Data Forge focuses on three personas to drive adoption of Data Mesh:

  1. Producers: Data Producers can create data products from 1 or more data sets which involves adding additional metadata aspects. These additions have proven to increase discoverability and provide necessary context around data products. This encourages quality datasets and incentivize data products to expose the most up to date and accurate data sets.
  2. Consumers: Data Consumers can discover and subscribe to a data product via the Data Forge UI. Data is quickly discovered and understood, and engineering and analytics teams at Optum realize faster time to value through streamlined access review and provisioning. Additionally, Data Forge provides a built-in data movement capability to move data to and from various platforms depending on use case (more info here).
  3. Stewards: Stewards ensure appropriate data access and usage that aligns to security, privacy, and contractual policies. Typically, stewards can approve or deny data subscriptions to grant access to data products.

data-as-a-product

We leverage the idea of data products internally - which vary from data sets. Each of the three personas plays a unique role in the creation, usage, and governance of data products. Data products require additional metadata around the data and encourage usage of preferred data sets (more up to date, more accurate, etc.).

Datahub

Data Forge is built on top of Linkedin's DataHub and extends it with various metadata model enhancements and aspects.

datahub-logo

Data Forge heavily leverages Datahub, a modern open-source metadata platform originally from Linkedin. This documentation provides an architectural overview. Datahub has provided us an excellent base from which to build on Data Mesh, and leverage much of its functionality out of box, such as its ingestion framework, search capabilities, and built-in metadata aspects.

Extendibility

One of the main benefits we have leveraged from DataHub is its extensibility. We can easily use low code methods to extend the metadata model to add various aspects (pieces of metadata) as well as top level entities (think datasets, pipelines, and machine learning models). This allows us to extend to support internal representations of data and add additional business specific context as necessary.

We also have built plugin extensions to support custom internal platforms to ingest metadata. This was a significant upgrade over many metadata platforms previously used that weren't as extendable and could only support ingestion via out of box platforms.

Finally, DataHub’s event driven architecture provides us a mechanism to act on any metadata changes in real time. This allows us to perform various actions like provisioning access to a data product, notifying consumers on any schema changes that may affect their application or triggering data movement jobs to move data from source to sink platforms.

Our engineering team will elaborate on these in more detail in future posts with specific tutorials and walk throughs!

Community

The DataHub community is active and growing and we are excited to continue to invest in it. The community has significant say on its roadmap and the core maintainers have been extremely supportive of our use cases.
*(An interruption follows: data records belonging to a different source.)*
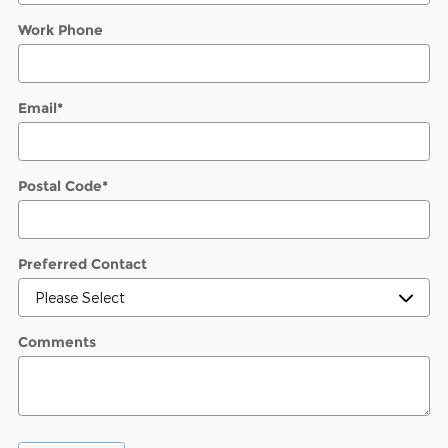
Work Phone
Email
*
Postal Code
*
Preferred Contact
Comments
We are thrilled to be listed as adopters on DataHub's official documentation site.

The community has made it seamless to begin contributing back to DataHub. As a result, we have begun contributing fixes and enhancements back to upstream. Examples of upstream contributions include support for TLS when connecting to Schema Registry from the metadata service and various enhancements to the Snowflake ingestion plugin.

Community support is available in the DataHub Slack channel. The community is active and growing rapidly. It has provided our team a fantastic way to have influence on road map, collaborate with the community and get exposure to how others are managing data in a timely manner.